We recommend that retail lenders protect consumers from harm and support the sustainable credit priority by operating financial promotions and communication strategies that are predicated on clearly and fairly communicating to customers the core message that credit can be harmful and that customers should make a carefully considered decision to enter into a credit agreement. This cautious message should form the foundation of a retail lender’s communication strategy and can be overlaid with a lender’s own marketing/brand message provided that it does not dilute or counter the consumer protection-focused core message. It is prudent for a retail lender to document its financial promotions and communication strategy to be able to demonstrate its formal process in relation to marketing.

Another salient point from Charles’ speech touched on the topic of firms focussing on outcomes (e.g. the results that a retail lender’s business strategy ultimately achieves for its customer base). Charles set out that firms “…must identify if consumers are trapped in a cycle of unaffordable debt and take action to break that cycle…” As intimated by the aforementioned statement, the FCA’s expectation is that lenders’ creditworthiness assessment processes are holistic and not only considers affordability from a £ value perspective but considers the suitability of the customer entering into the credit agreement based on the customer’s personal and financial circumstances (including where the customer’s financial records demonstrate a cycle of unaffordable debt). Where a retail lender identifies that a customer is in a cycle of unaffordable debt, its duty to treat customers fairly under Principle 6, requires the firm to support the customer by, for example, referring the customer to a debt advice organisation.
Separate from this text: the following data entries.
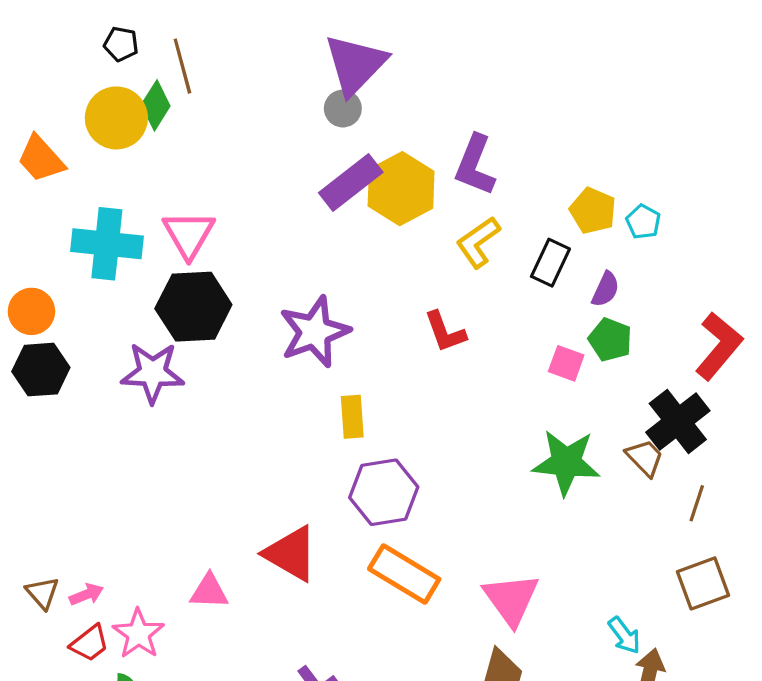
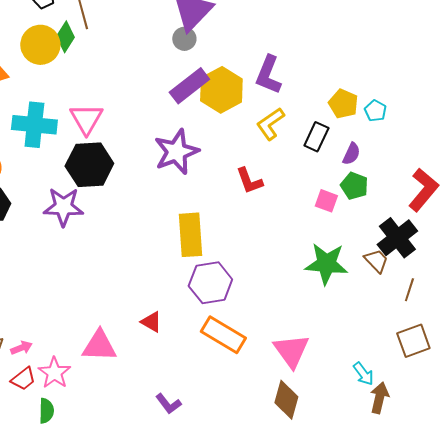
purple star: (315, 332) -> (176, 152), moved
yellow rectangle: (352, 417) -> (190, 235), size x1.6
red triangle: (291, 554) -> (151, 322), size x0.6
pink triangle: (209, 591) -> (99, 346), size x1.4

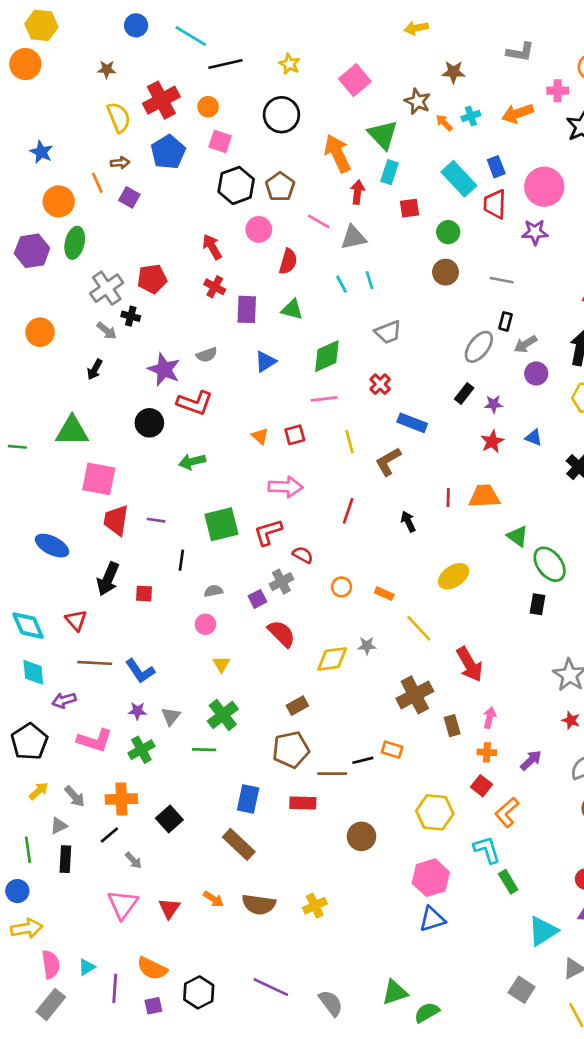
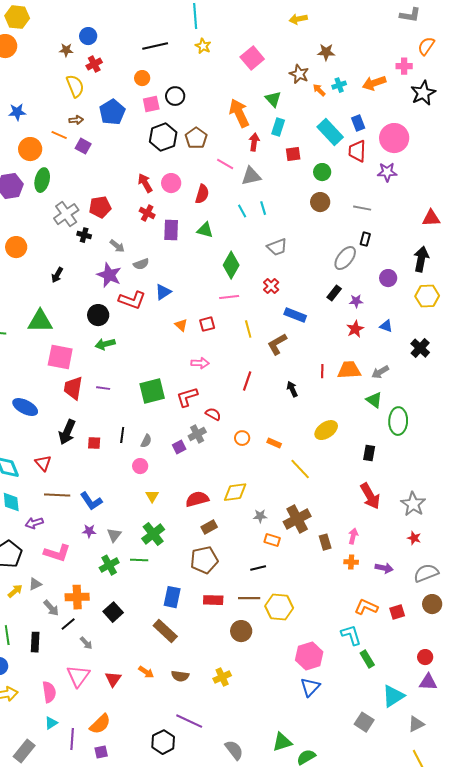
blue circle: (136, 25) -> (88, 36), moved
cyan line: (191, 36) -> (195, 16), moved, turned 55
gray L-shape: (520, 52) -> (410, 15), moved
red cross: (161, 100) -> (94, 64), moved, size x0.6
black circle: (281, 115) -> (175, 96), moved, size x0.7
green triangle: (383, 135) -> (273, 99), size x0.7
pink square: (220, 141) -> (151, 104), turned -30
blue star: (41, 152) -> (17, 112), turned -30
orange line: (97, 183) -> (59, 135), turned -42
pink circle: (259, 229) -> (171, 183), moved
gray arrow: (107, 331) -> (117, 246), moved
gray arrow: (526, 344) -> (380, 372), moved
green diamond: (327, 356) -> (231, 265), turned -36
blue triangle: (265, 361) -> (163, 292), moved
green arrow: (192, 462) -> (105, 344), moved
pink arrow: (285, 487) -> (200, 363), size x0.7
black line: (181, 560) -> (122, 435), moved
green ellipse: (550, 564) -> (398, 421), turned 40
gray semicircle: (213, 591) -> (146, 441), turned 128
black rectangle: (538, 604) -> (369, 453), moved
red semicircle: (281, 634) -> (197, 499), moved, turned -60
gray star: (367, 646) -> (260, 516), moved
red arrow: (470, 664) -> (370, 496), moved
green cross: (141, 750) -> (109, 565), moved
orange rectangle: (392, 750) -> (272, 540), moved
purple arrow: (531, 760) -> (384, 568), turned 54
brown line: (332, 774) -> (249, 598), moved
red square: (482, 786) -> (397, 612), moved, turned 35
gray arrow: (75, 796) -> (51, 608), moved
yellow hexagon: (435, 812) -> (279, 607), moved
orange L-shape: (507, 812) -> (366, 607), turned 65
gray triangle: (59, 826) -> (35, 584), moved
brown circle: (361, 836) -> (241, 631), moved
brown semicircle: (259, 904) -> (180, 676), size x0.7
blue triangle: (432, 919) -> (310, 687), turned -30
pink semicircle: (51, 964) -> (49, 692), moved
orange semicircle: (152, 968) -> (100, 724), turned -70
purple line: (271, 987) -> (189, 721), moved
gray square: (522, 990) -> (364, 722), moved
black hexagon: (199, 992) -> (163, 742), moved

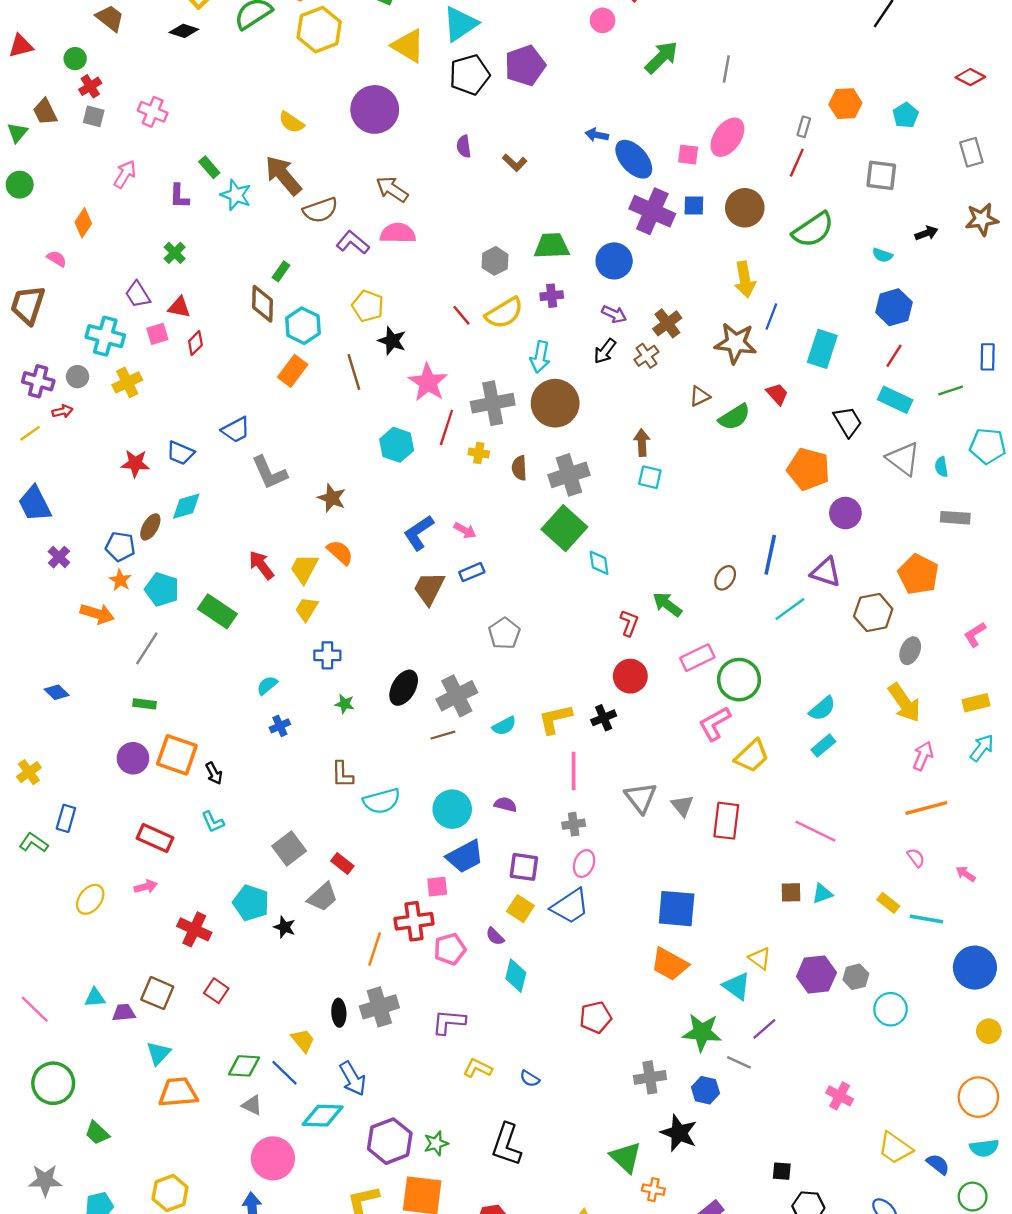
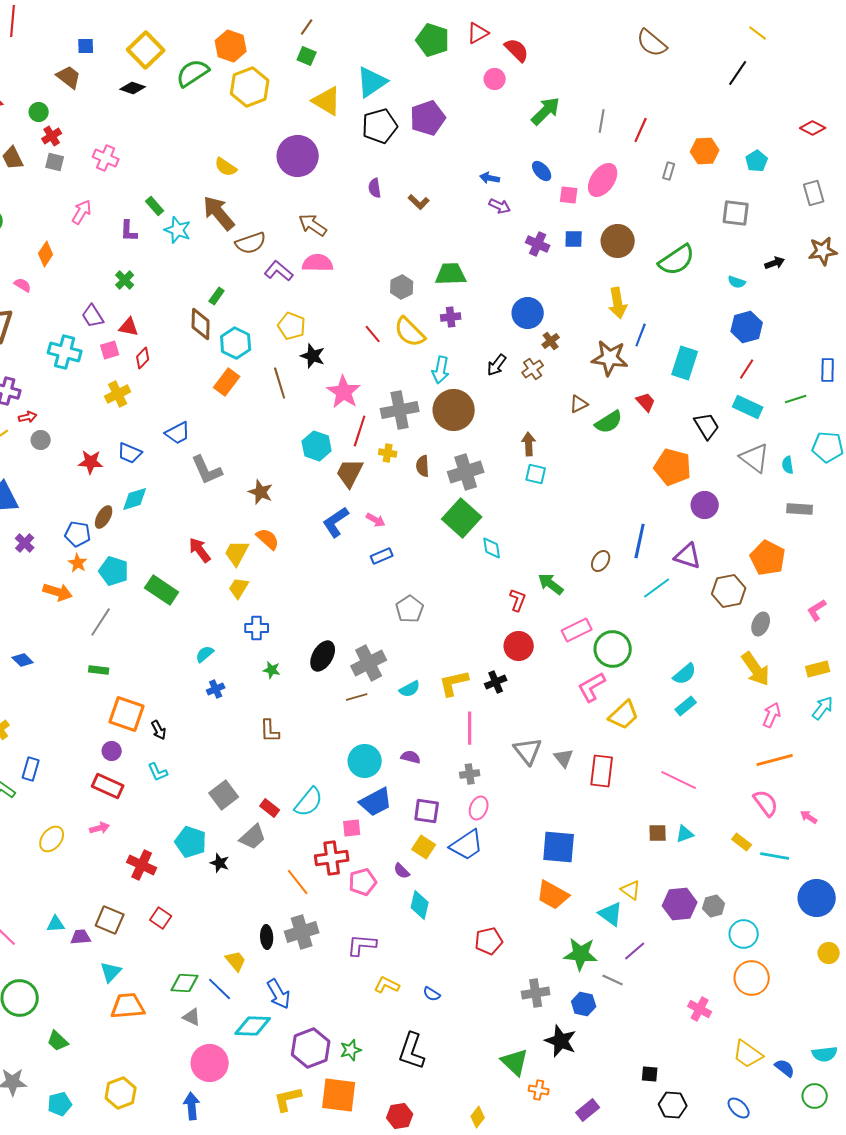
blue ellipse: (634, 159) -> (542, 171), moved, size x0.6
red line: (797, 163) -> (641, 130), moved
purple cross: (652, 211) -> (538, 244), size x0.6
blue circle: (614, 261) -> (528, 313), moved
yellow semicircle: (504, 313) -> (410, 332), turned 76
purple arrow: (614, 314) -> (500, 206), moved
brown cross: (667, 323) -> (551, 341), size x0.7
gray circle: (77, 377) -> (41, 440), moved
yellow cross: (127, 382) -> (118, 394), moved
brown trapezoid: (429, 588) -> (350, 473), moved
purple circle: (133, 758) -> (112, 751), moved, size x0.7
cyan semicircle: (382, 801) -> (309, 802), moved, turned -36
pink semicircle: (916, 858) -> (766, 803), size x1.6
orange line: (375, 949) -> (298, 882), turned -56
orange circle: (978, 1097) -> (752, 978), moved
A retail lender should definitely not, in the words of Charles, ‘extract further rents from the most vulnerable [(i.e. customers in a cycle of unaffordable debt)]’. We recommend that retail lending firms ensure that their credit policies make provision for an expansive assessment of a customer’s personal and financial circumstances to inform, not just an affordable lending decision from a £ value perspective, but an overall responsible lending decision which aligns with the TCF principle and the consumer protection objective.